The precedent that almost everyone cites (because it is some of the only) is Sony vs Bleem.

https://en.wikipedia.org/wiki/Bleem!#Sony_lawsuit

Initial release was in 1999 and lawsuits were around the same time. PS2 launched in 2000. So while the bleem marketing was a complete mess, the emulator existing while a console was still "alive" does not matter in the slightest.

[–] Alto@kbin.social -3 points 8 months ago (3 children)

The main point of that ruling was that they weren't using proprietary code. Yuzu almost certainly did after the TOTK leak, unless they magically just happened to improve that much directly afterwards.
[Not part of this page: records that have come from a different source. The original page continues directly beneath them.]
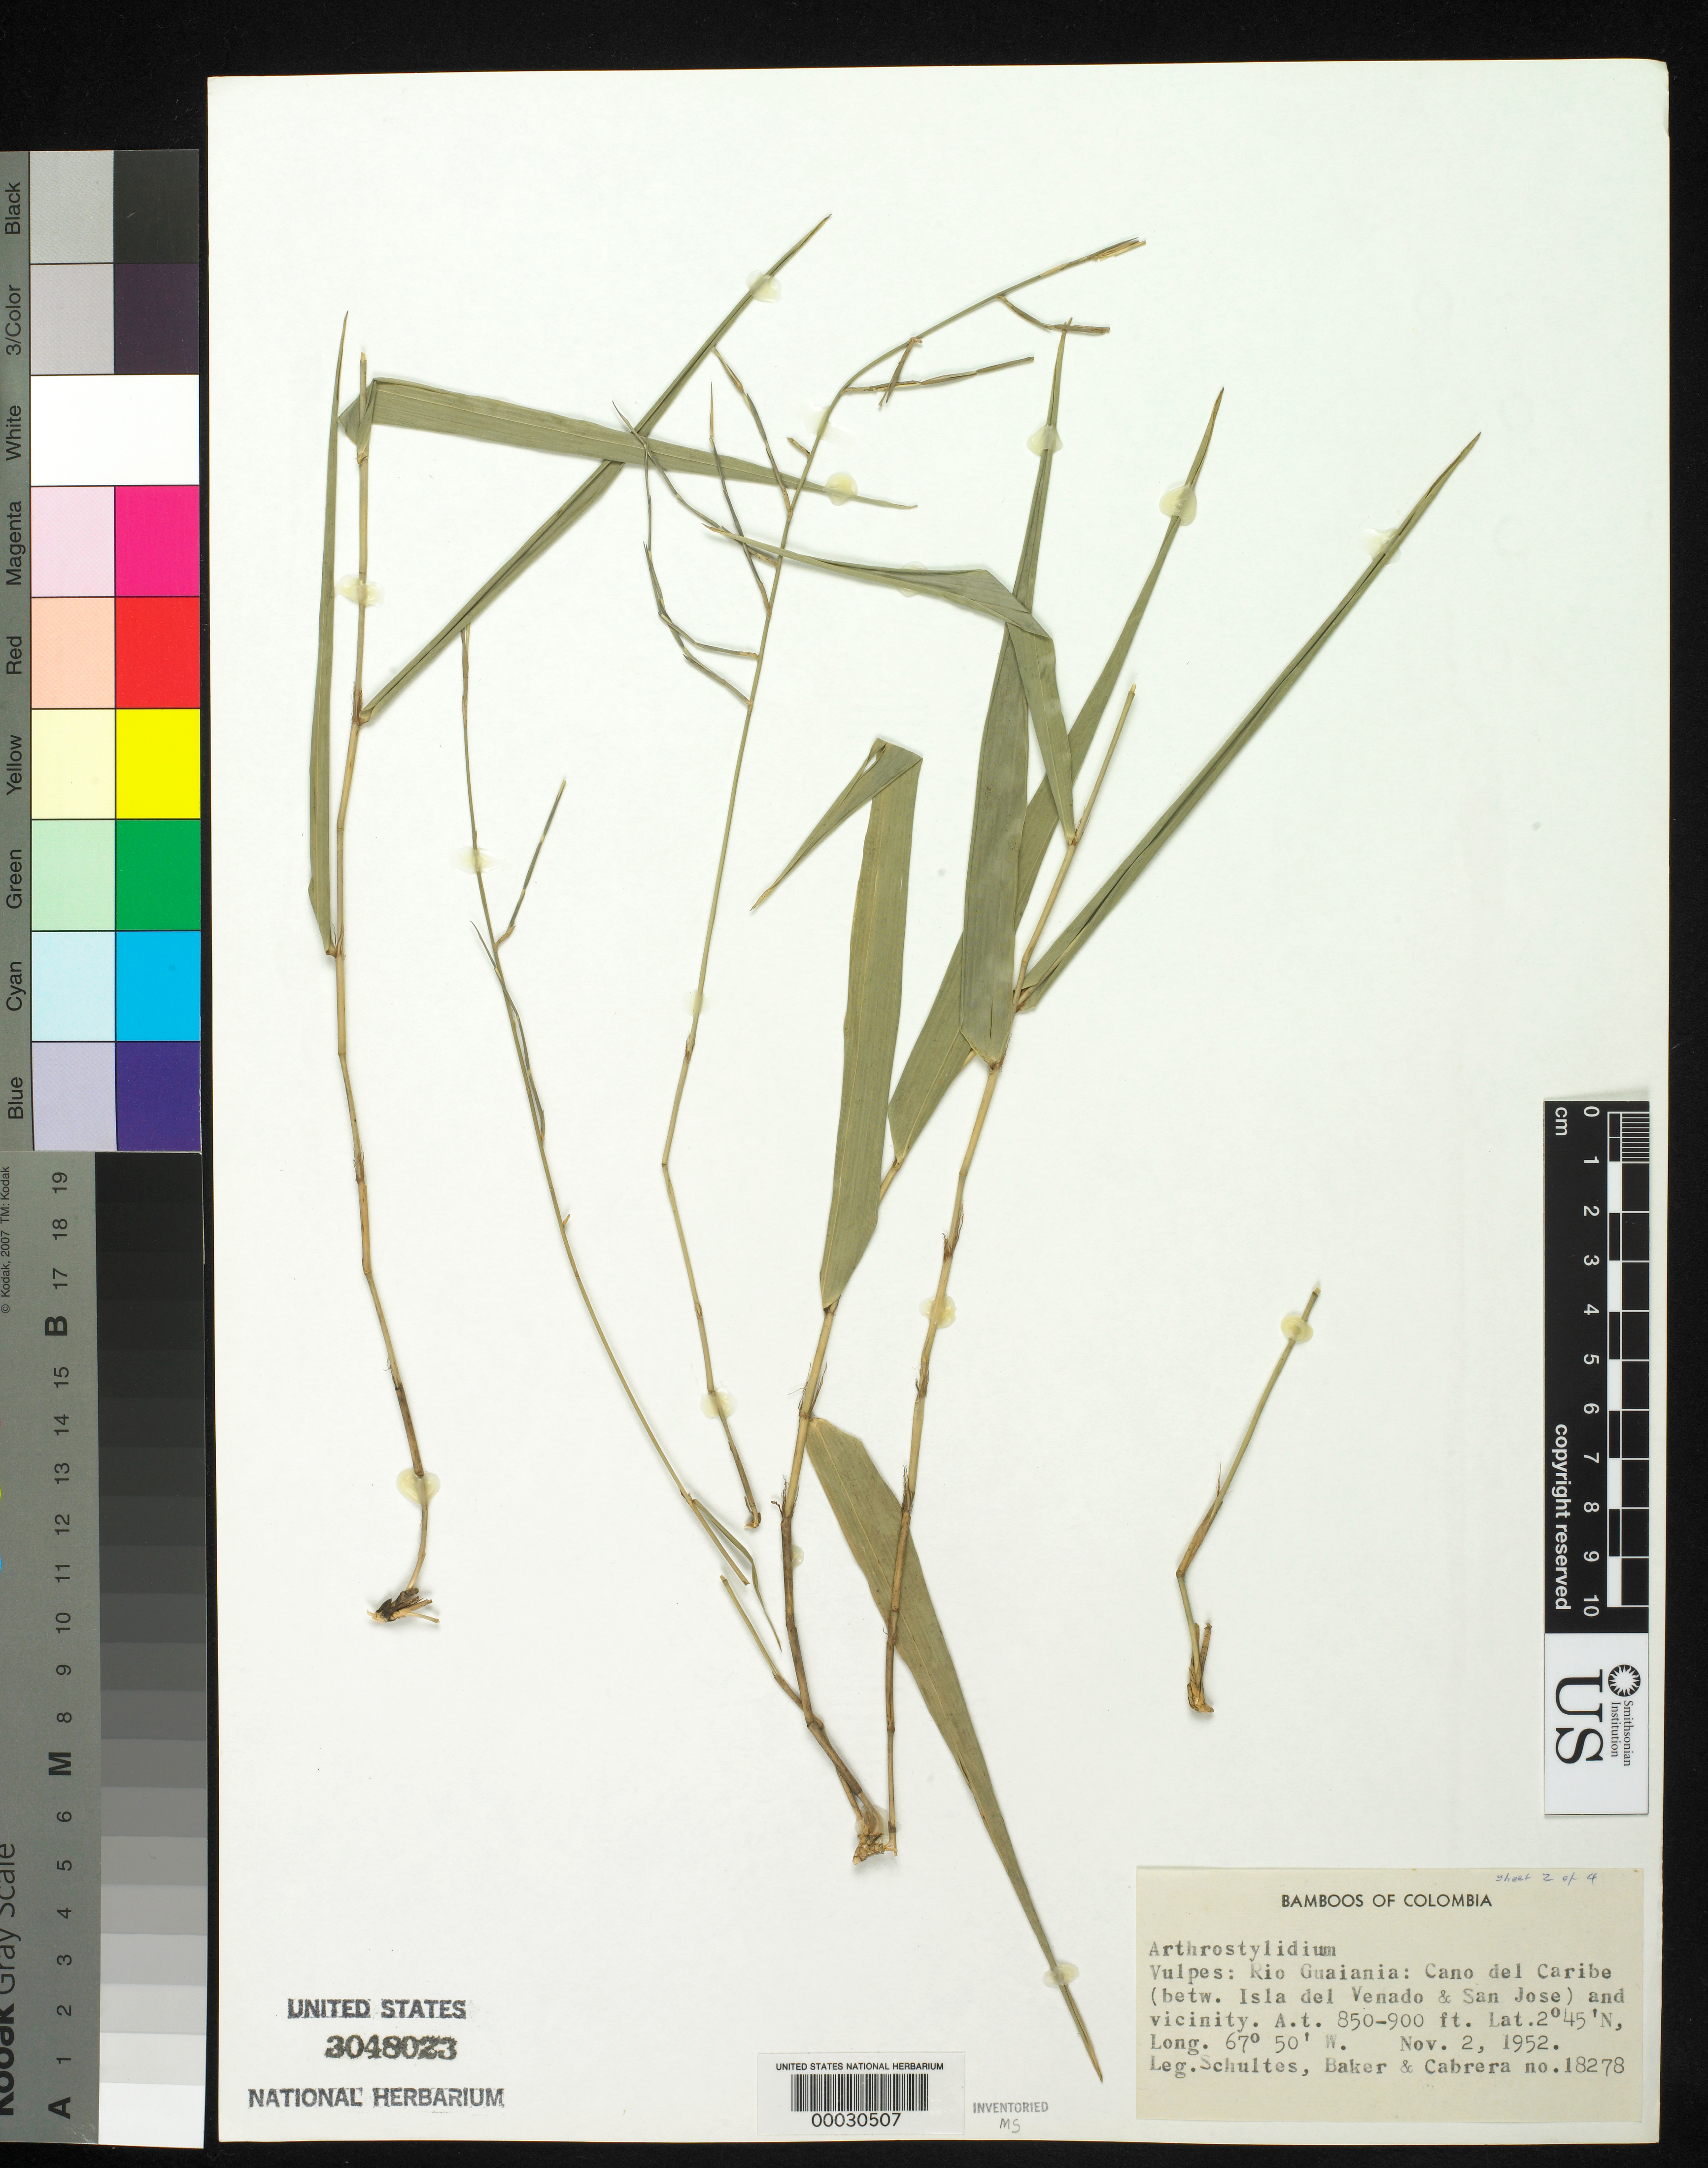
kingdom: Plantae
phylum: Tracheophyta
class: Liliopsida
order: Poales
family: Poaceae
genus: Arthrostylidium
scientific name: Arthrostylidium productum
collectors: R. E. Schultes, R. E. D. Baker & I. Cabrera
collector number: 18278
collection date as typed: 02 Nov 1952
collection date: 1952-11-02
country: Colombia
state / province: Vaupés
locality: Rio Guainia: Caño del Caribe (between Isla del Venado and San Jose) and vicinity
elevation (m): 259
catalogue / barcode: US 3048023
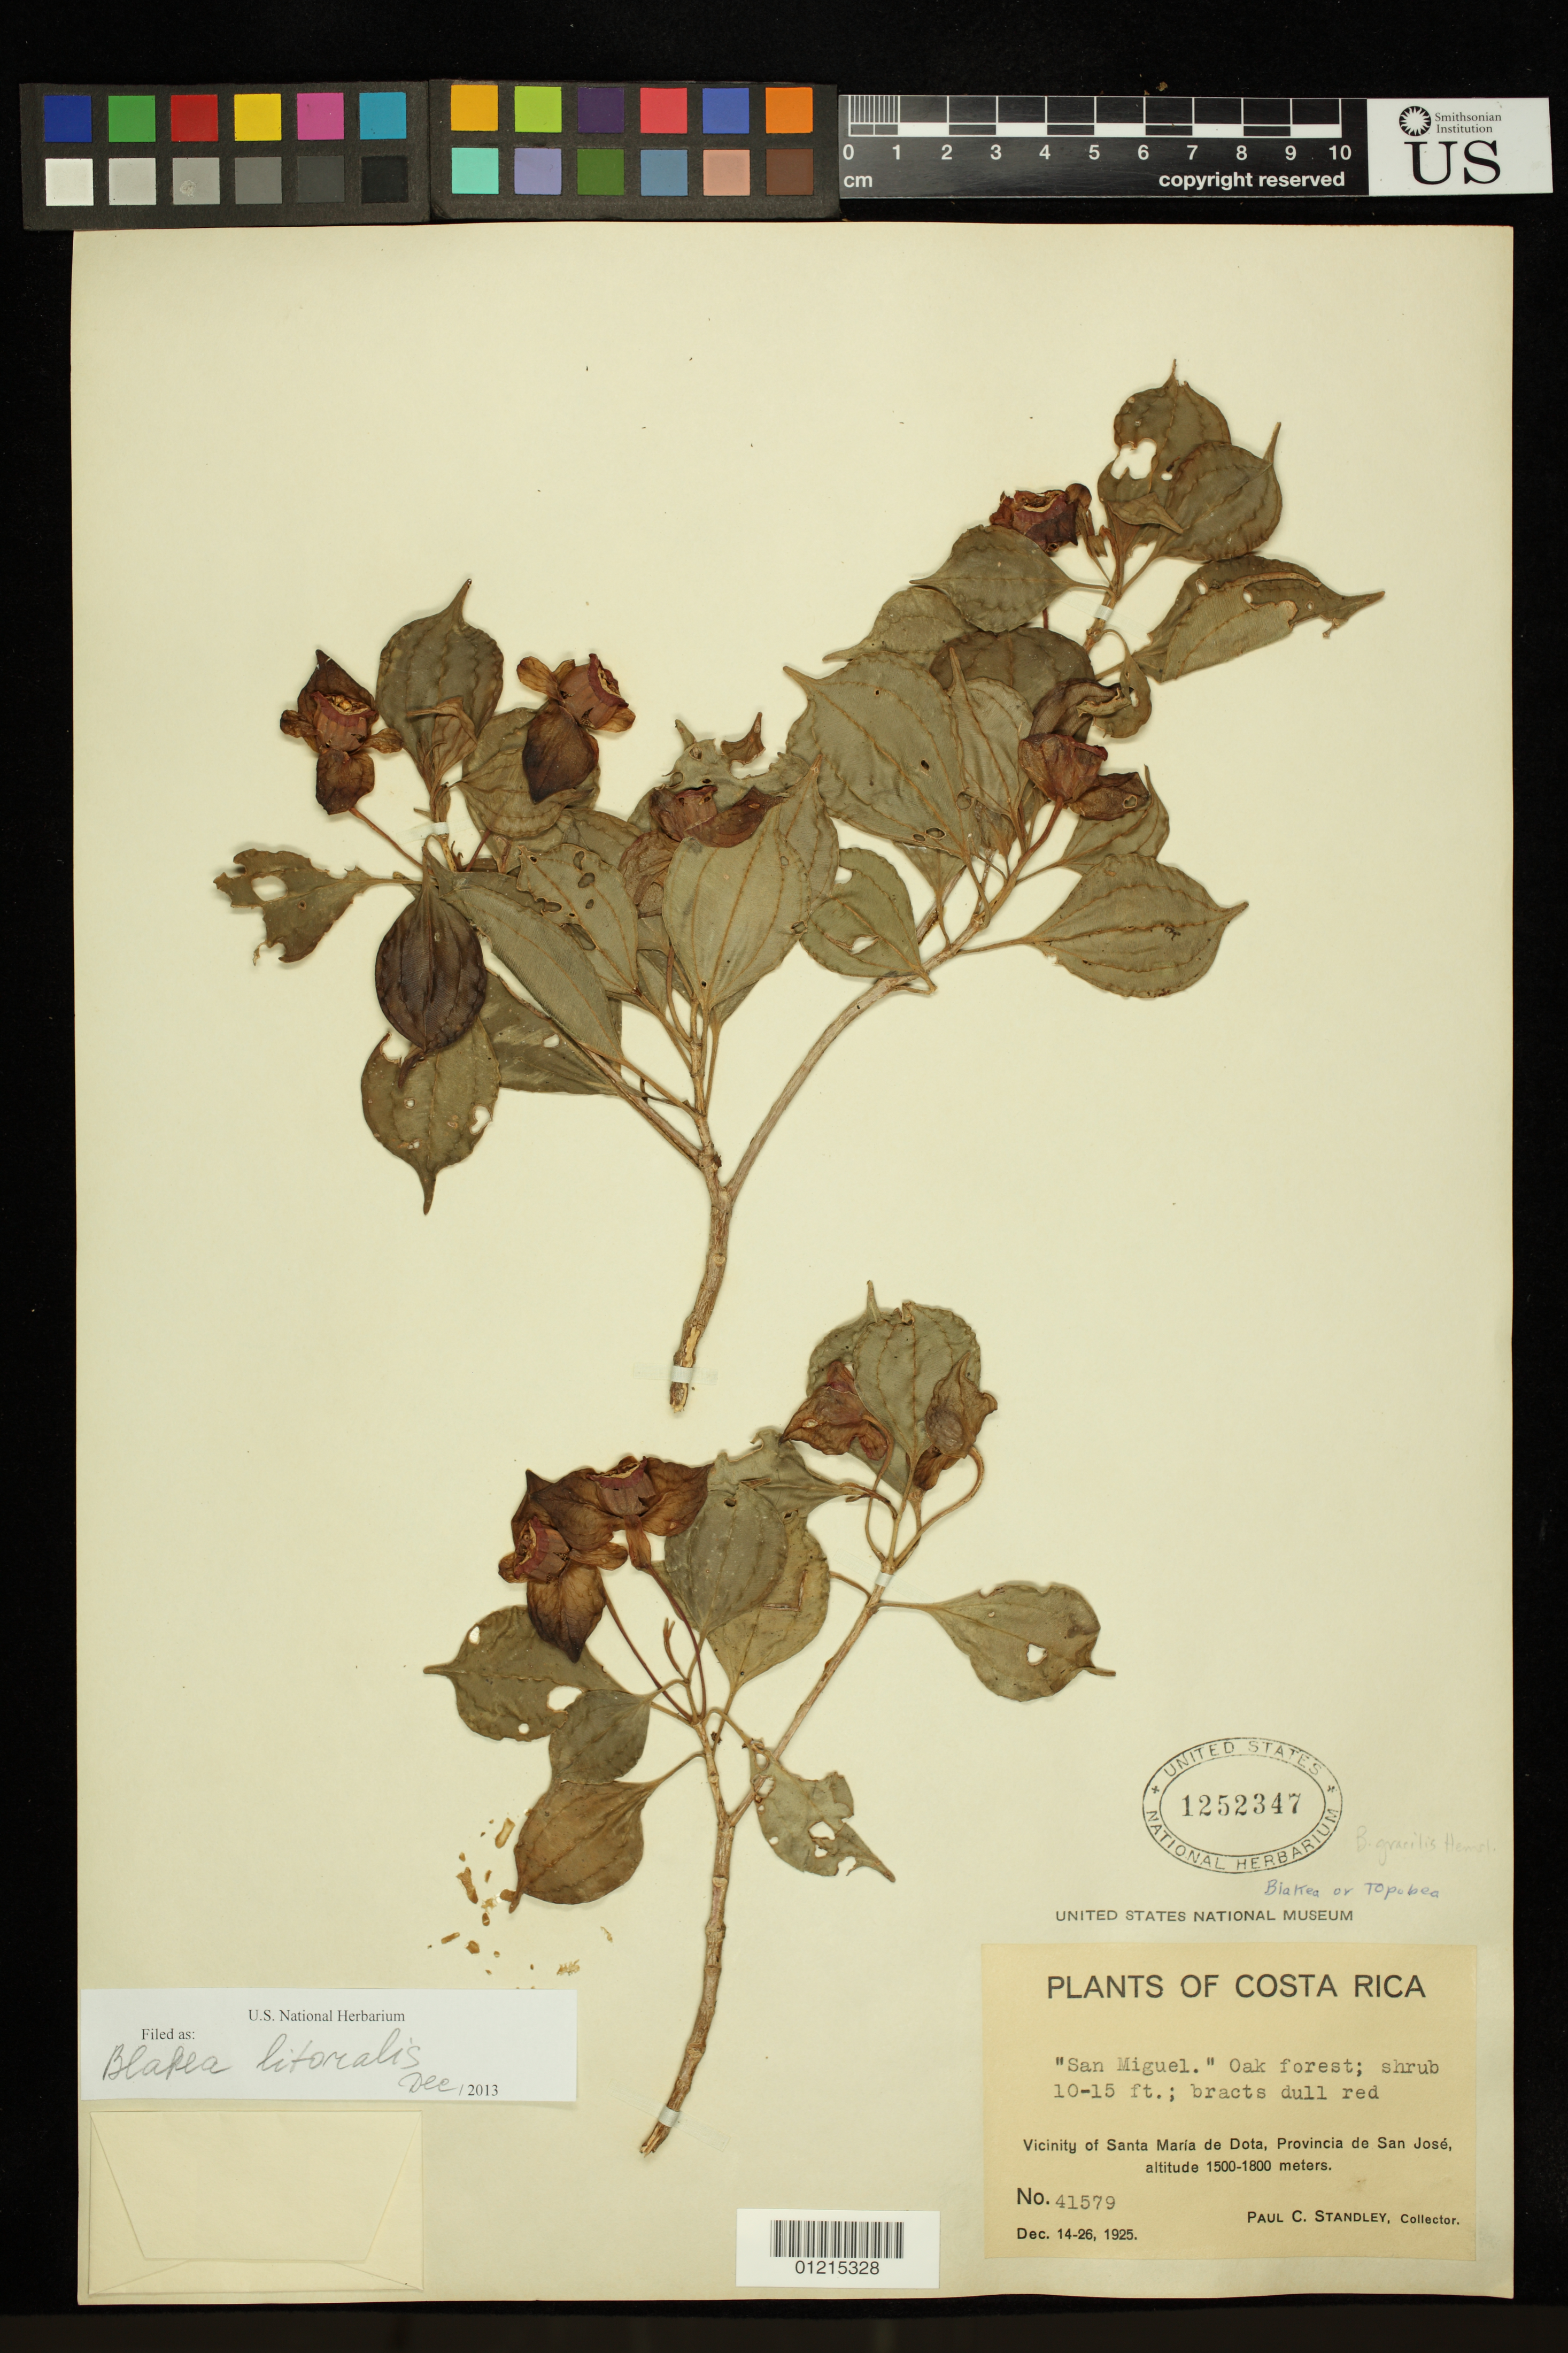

I don't like it, but there's a pretty big chance that Yuzu loses this one.

[–] breakingcups@lemmy.world 5 points 8 months ago

That's not what using proprietary code means in this case.

Besides, it's possible they "legitimately" bought a copy of the game from a store that accidentally broke the embargo date. You can't legally blame customers for that.

[–] trafficnab@lemmy.ca 2 points 8 months ago

Sega v. Accolade was about using proprietary code, Sega lost and the small snippet of code that was reverse engineered out of the Genesis was deemed fair use because there was no other way to get an unlicensed cartridge to run on the console

[–] NuXCOM_90Percent@lemmy.zip 1 points 8 months ago

Yes. I agree and said as much elsewhere in this thread.

My issue was with your statement of

There’s a fairly big difference between “you’re making an emulator for a console we stopped selling anything for a decade ago” and “you are actively cutting into the sales of everything we are currently doing”

Where, no, there is not a difference there.